Friday, January 23, 2009

Bees, Frogs, Bats and Bad News

First it was the bees, then the frogs and now, it's the bats. What's next?

It appears that the economy isn't the only failing system in the US. The nation's ecosystem and its agricultural base are just as much in a state of crisis. Yet, from all appearances, it seems that the problem is getting little attention and almost no support for the people working on a plan for rescuing and revitalizing the environment.

In late 2006, we first began learning that the honey bees were vanishing due to a phenomenon known as Colony Collapse Disorder.

As Melissa McNamara reported in February, 2007 for CBSNews:
"In spite of all the advances in agriculture, honeybees remain indispensable. By moving pollen from flower to flower, bees are the only efficient way for many crops to pollinate, CBS News correspondent John Blackstone reports.

As growing season begins in California's Central Valley, there is nothing quite as busy as a beekeeper. Farmers pay them to put their hives in their fields and orchards.

'It means the difference between profit and loss for them,' says beekeeper Lance Sundberg.

But beekeepers like Sundberg have a mystery in their hives this year. Bees are disappearing at an alarming rate.

'Colonies are going down. The bees aren't dead in the box or aren't out front,' says Jerry Bromenshenk, a bee researcher at the University of Montana. 'They've just disappeared.
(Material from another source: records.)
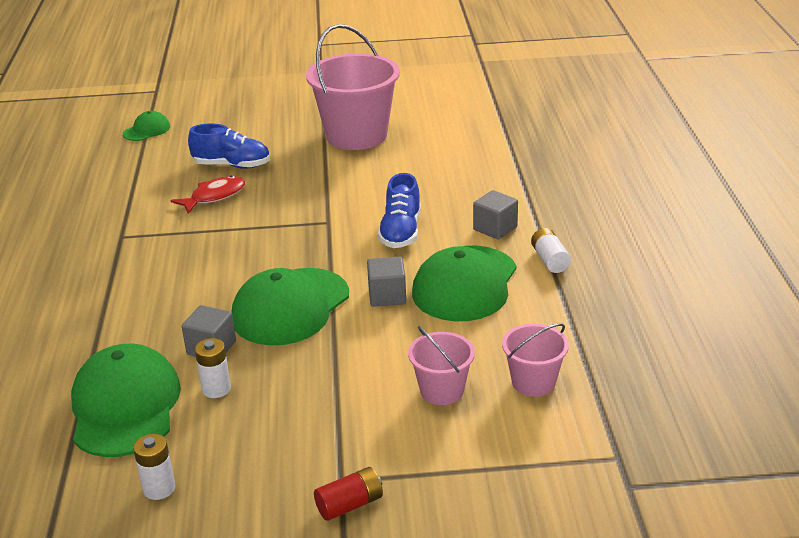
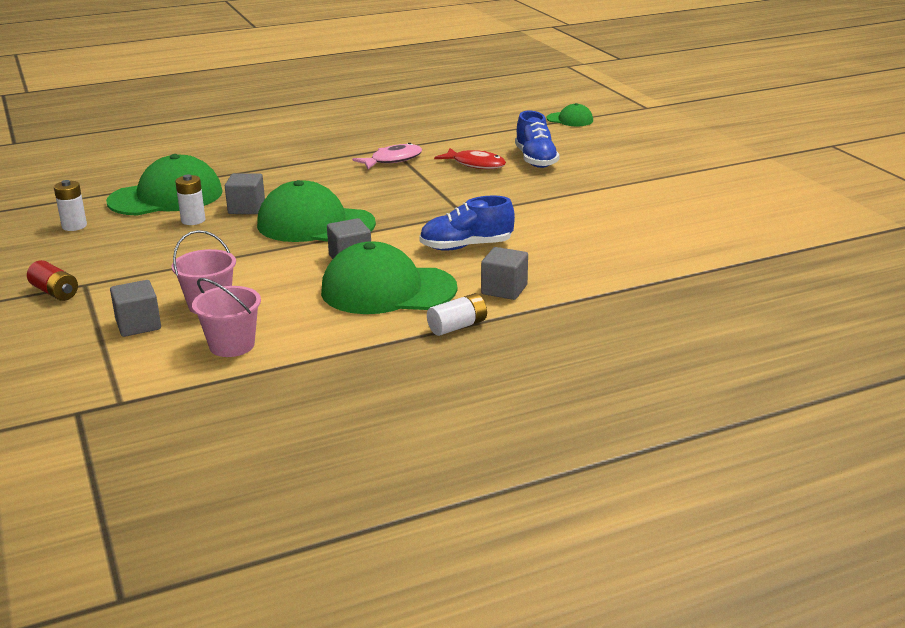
camera: 70 degrees right, 5 degrees down
pink bucket [306,24,400,150] -> none
none -> grey cube [110,280,161,337]
none -> pink fish [352,143,422,169]

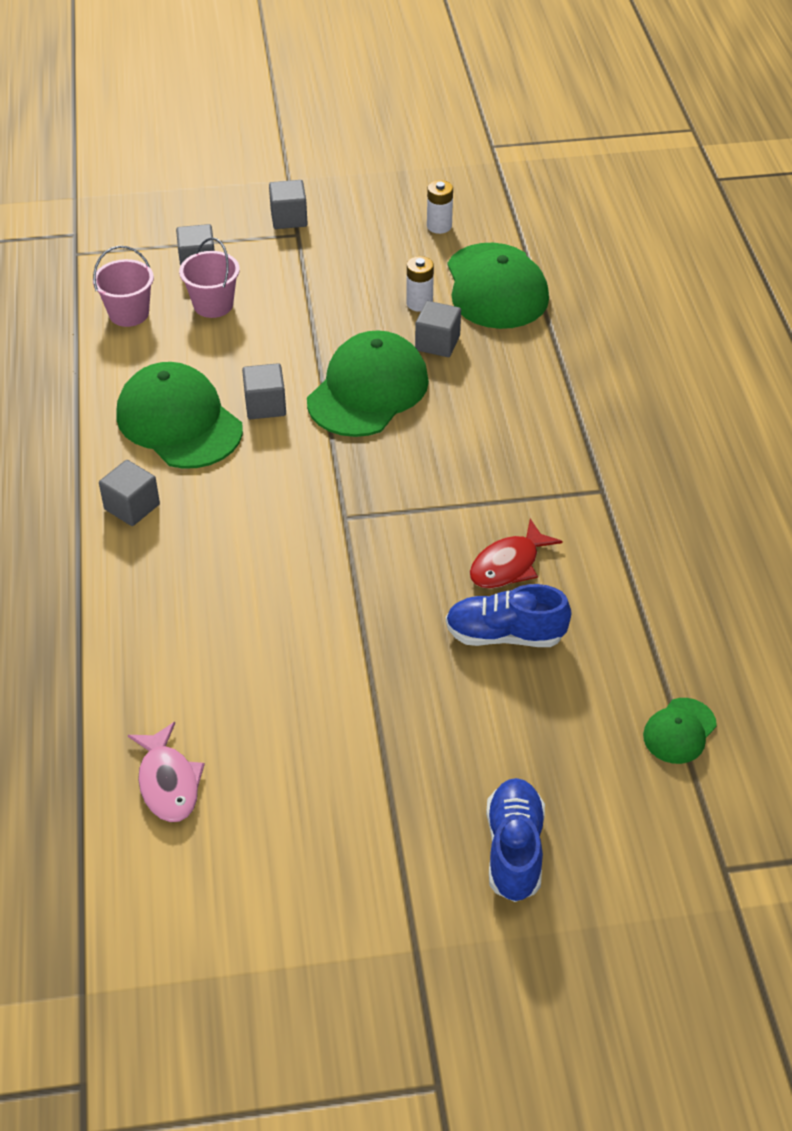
camera: 105 degrees right, 20 degrees up
red battery [27,260,78,301] -> grey cube [269,180,308,229]
green cap [321,241,457,314] -> green cap turned 60 degrees counterclockwise [116,362,243,469]
pink fish [352,143,422,169] -> pink fish moved to [128,722,205,822]
blue shoe [419,196,515,251] -> blue shoe moved to [486,778,545,902]
white battery [427,293,487,336] -> none

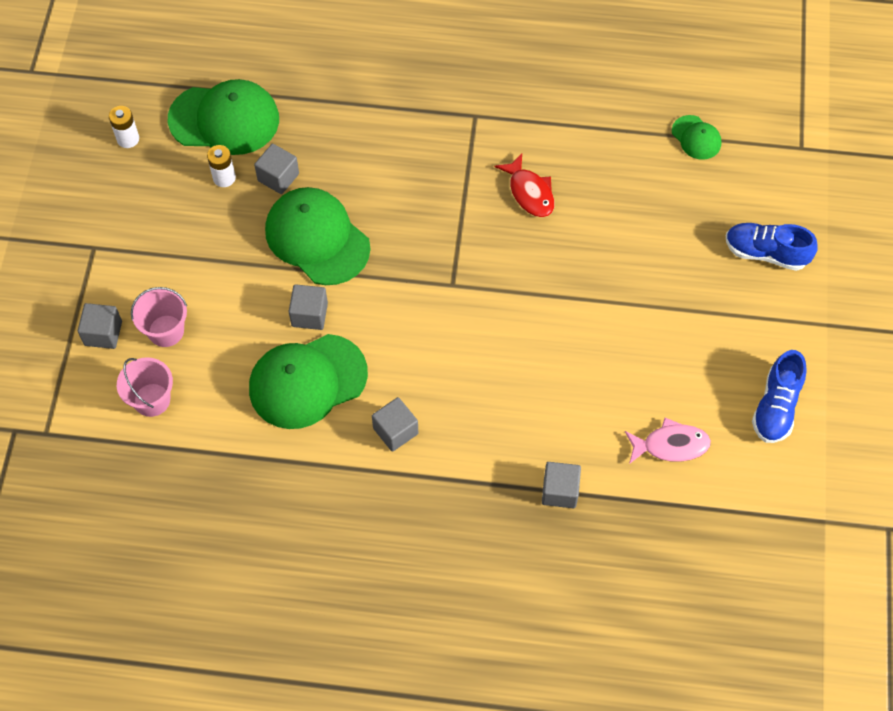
camera: 75 degrees left, 15 degrees up
grey cube [269,180,308,229] -> grey cube moved to [542,462,581,508]
blue shoe [445,584,571,647] -> blue shoe moved to [752,350,806,443]

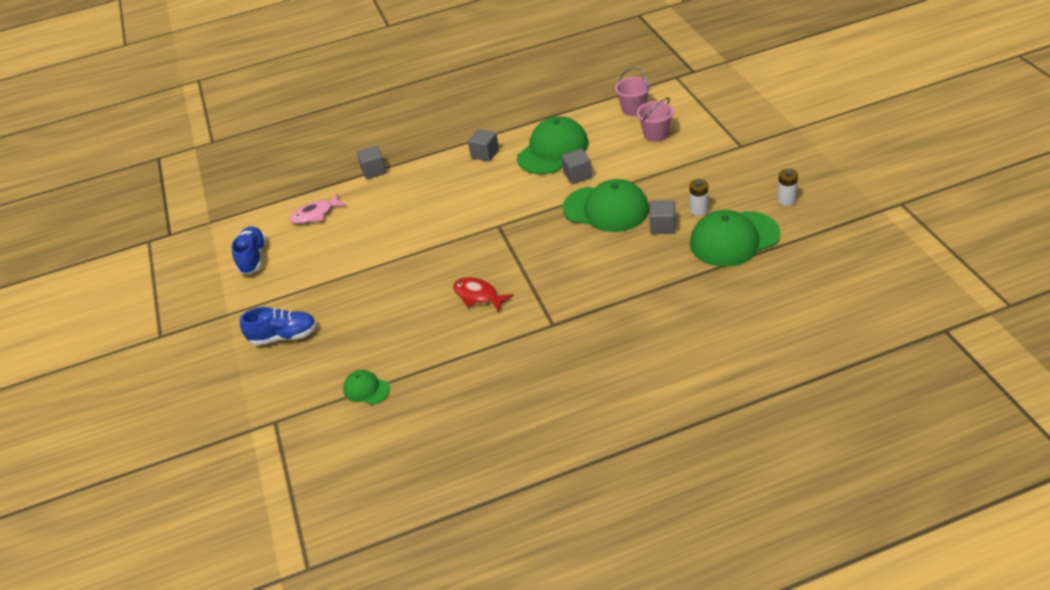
camera: 160 degrees right, 20 degrees down
grey cube [78,303,122,349] -> none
Just vanished.'

The following is a trailer for the documentary feature film - The Vanishing of the Bees which discusses the scale and potential impact of the problem.

It has also come to the attention of scientists, environmentalists and virtually anyone who spends anytime with nature that the frogs are dying.

Now it appears that bats are mysteriously dying too.

Last October Eliza Strickland reported for Discover Magazine:
"Researchers have gathered some clues to solve the mystery of what’s killing off hibernating bats throughout New England, but say they’re still far from knowing how to halt the strange die-off. In a new study, researchers identified the characteristic white fungus that has been found on the noses of dead and dying bats, and say it’s a new species of mold that thrives at low temperatures like those found in caves in the winter. But debate still continues over whether the fungus is the cause of death, or simply a secondary infection that takes advantage of bats with already weakened immune systems.

Bats covered with the fungus, a sickness now called white-nose syndrome, were first spotted in Howes Cave near Albany, N.Y., during the winter of 2006. At that time, field biologists reported caves that were typically covered with hibernating bats had loads of vacancies…. In one case, a cave floor was littered with dead bats [LiveScience].
Since then, the epidemic has spread throughout Connecticut, Massachusetts, Maine, and Vermont, with 80 to 100 percent of bats dying in some caves."

Now today, Sandy Bauers, Inquirer Staff Writer reports the following in her article, Troubling signs for bats in Pa:

"Yesterday, the Pennsylvania Game Commission confirmed that bats had tested positive for the same fungus found in New England bats that have been dying by the tens of thousands during the last two winters.

Everyone agrees that the finding could have profound effects on the bat population here. One of the many mysteries is whether the fungus causes the deaths, now referred to as 'white-nose syndrome,' or is a symptom.

Mass deaths have consequences not only for the bats, which are common throughout the region and are found even in urban areas.

'Bats are the best friends we have, in terms of insect control in some areas,' said game commission spokesman Jerry Feaser. 'And they are, for farmers, some of the best natural predators of crop-killing bugs.

A single bat can eat hundreds of mosquitoes and other insects an hour.
Officials are asking anyone who sees flying bats or dead bats this winter to report it to the regional game commission office in Reading at 610-926-3136.

Of course, you can't expect that a few missing and dying bees, frogs and bats to get the same media coverage as the economy or the wars. This won't be a marketable story until we're over-run with disease carrying pest insects or there is an absence of fresh fruits and vegetables in the supermarkets.

Let's just hope that it's not too late.